* _TASK_
Repeat the text of every one of the records below exactly as it appears, leaving the pictures out of your answer.

* _INFORMATION_
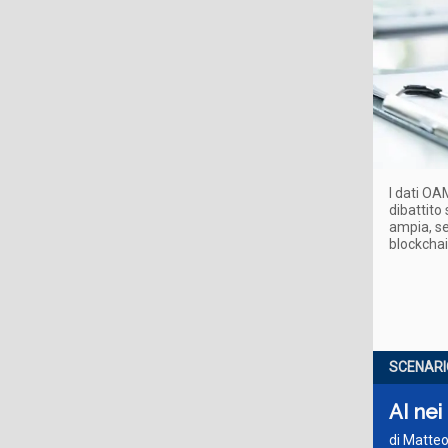
I dati OA
dibattito
ampia, se
blockcha
SCENARI
AI nei 
di Matteo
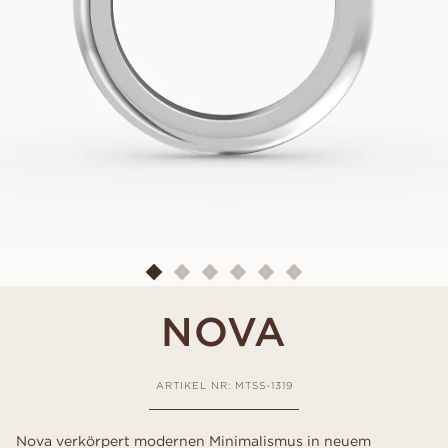
NOVA
ARTIKEL NR: MTSS-1319
Nova verkörpert modernen Minimalismus in neuem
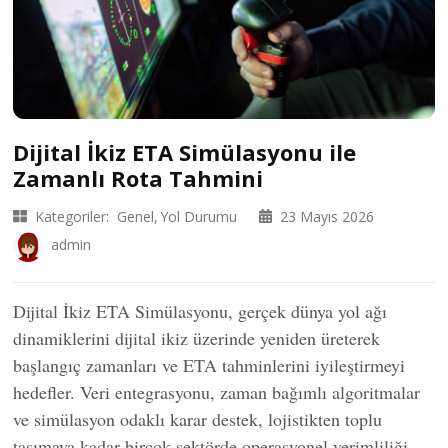
Dijital İkiz ETA Simülasyonu ile
Zamanlı Rota Tahmini
Kategoriler:
Genel
Yol Durumu
23 Mayıs 2026
admin
Dijital İkiz ETA Simülasyonu, gerçek dünya yol ağı
dinamiklerini dijital ikiz üzerinde yeniden üreterek
başlangıç zamanları ve ETA tahminlerini iyileştirmeyi
hedefler. Veri entegrasyonu, zaman bağımlı algoritmalar
ve simülasyon odaklı karar destek, lojistikten toplu
taşımaya kadar birçok sektörde operasyonel verimliliği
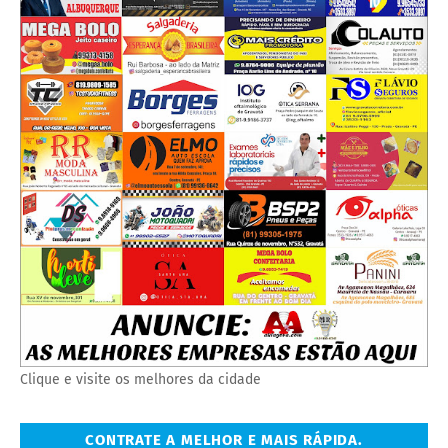
Clique e visite os melhores da cidade
CONTRATE A MELHOR E MAIS RÁPIDA.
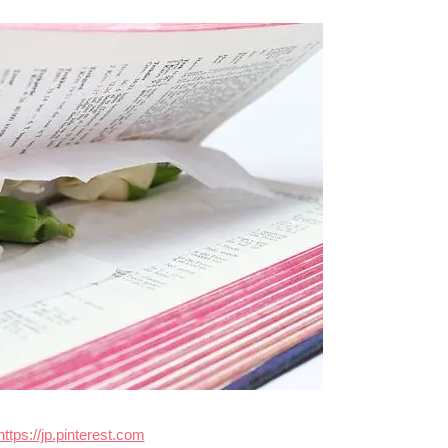
https://jp.pinterest.com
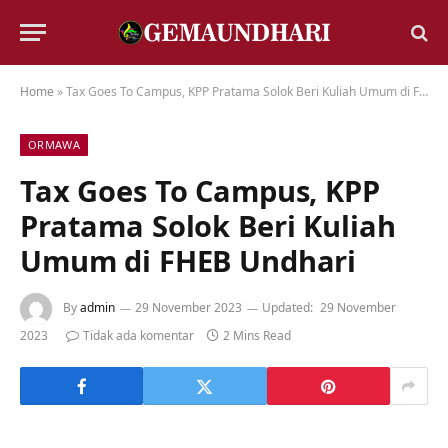
Home
»
Tax Goes To Campus, KPP Pratama Solok Beri Kuliah Umum di FHEB Undhari
ORMAWA
Tax Goes To Campus, KPP
Pratama Solok Beri Kuliah
Umum di FHEB Undhari
By
admin
29 November 2023
Updated:
29 November
2023
Tidak ada komentar
2 Mins Read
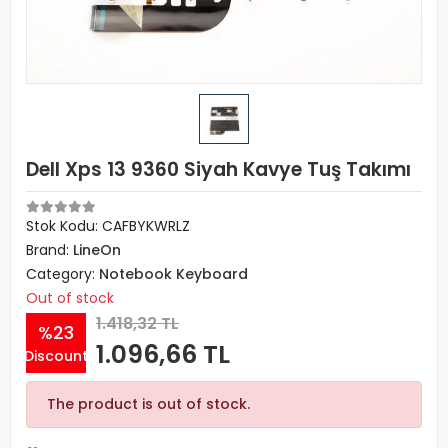
Dell Xps 13 9360 Siyah Kavye Tuş Takımı
Stok Kodu: CAFBYKWRLZ
Brand:
LineOn
Category:
Notebook Keyboard
Out of stock
1.418,32 TL
%23
1.096,66 TL
Discount
The product is out of stock.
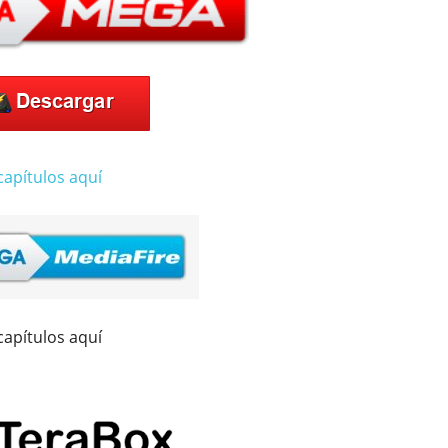
capítulos aquí
capítulos aquí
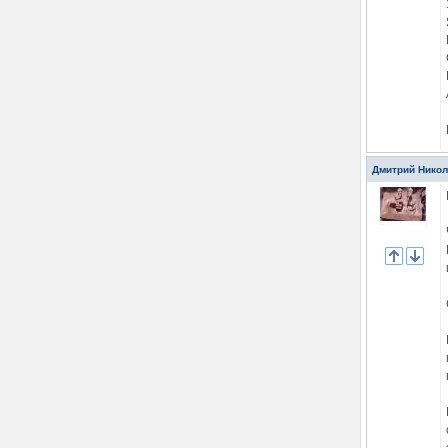
Дмитрий Нико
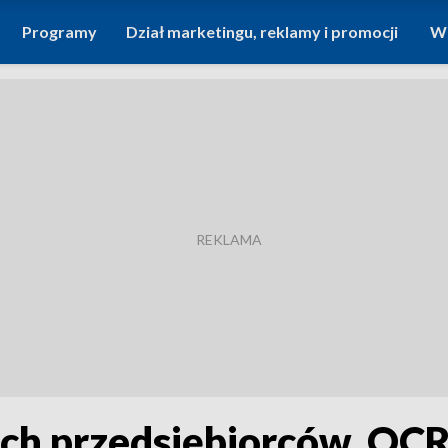
Programy
Dział marketingu, reklamy i promocji
Wi
ich przedsiębiorców. OCR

* _ANSWER AREA_
I dati OA
dibattito
ampia, se
blockcha
SCENARI
AI nei 
di Matteo
NOVA
ARTIKEL NR: MTSS-1319
Nova verkörpert modernen Minimalismus in neuem
Dijital İkiz ETA Simülasyonu ile
Zamanlı Rota Tahmini
Kategoriler:
Genel
Yol Durumu
23 Mayıs 2026
admin
Dijital İkiz ETA Simülasyonu, gerçek dünya yol ağı
dinamiklerini dijital ikiz üzerinde yeniden üreterek
başlangıç zamanları ve ETA tahminlerini iyileştirmeyi
hedefler. Veri entegrasyonu, zaman bağımlı algoritmalar
ve simülasyon odaklı karar destek, lojistikten toplu
taşımaya kadar birçok sektörde operasyonel verimliliği
Clique e visite os melhores da cidade
CONTRATE A MELHOR E MAIS RÁPIDA.
https://jp.pinterest.com
Home
»
Tax Goes To Campus, KPP Pratama Solok Beri Kuliah Umum di FHEB Undhari
ORMAWA
Tax Goes To Campus, KPP
Pratama Solok Beri Kuliah
Umum di FHEB Undhari
By
admin
29 November 2023
Updated:
29 November
2023
Tidak ada komentar
2 Mins Read
Dell Xps 13 9360 Siyah Kavye Tuş Takımı
Stok Kodu: CAFBYKWRLZ
Brand:
LineOn
Category:
Notebook Keyboard
Out of stock
1.418,32 TL
%23
1.096,66 TL
Discount
The product is out of stock.
capítulos aquí
capítulos aquí
Дмитрий Нико
Programy
Dział marketingu, reklamy i promocji
Wi
ich przedsiębiorców. OCR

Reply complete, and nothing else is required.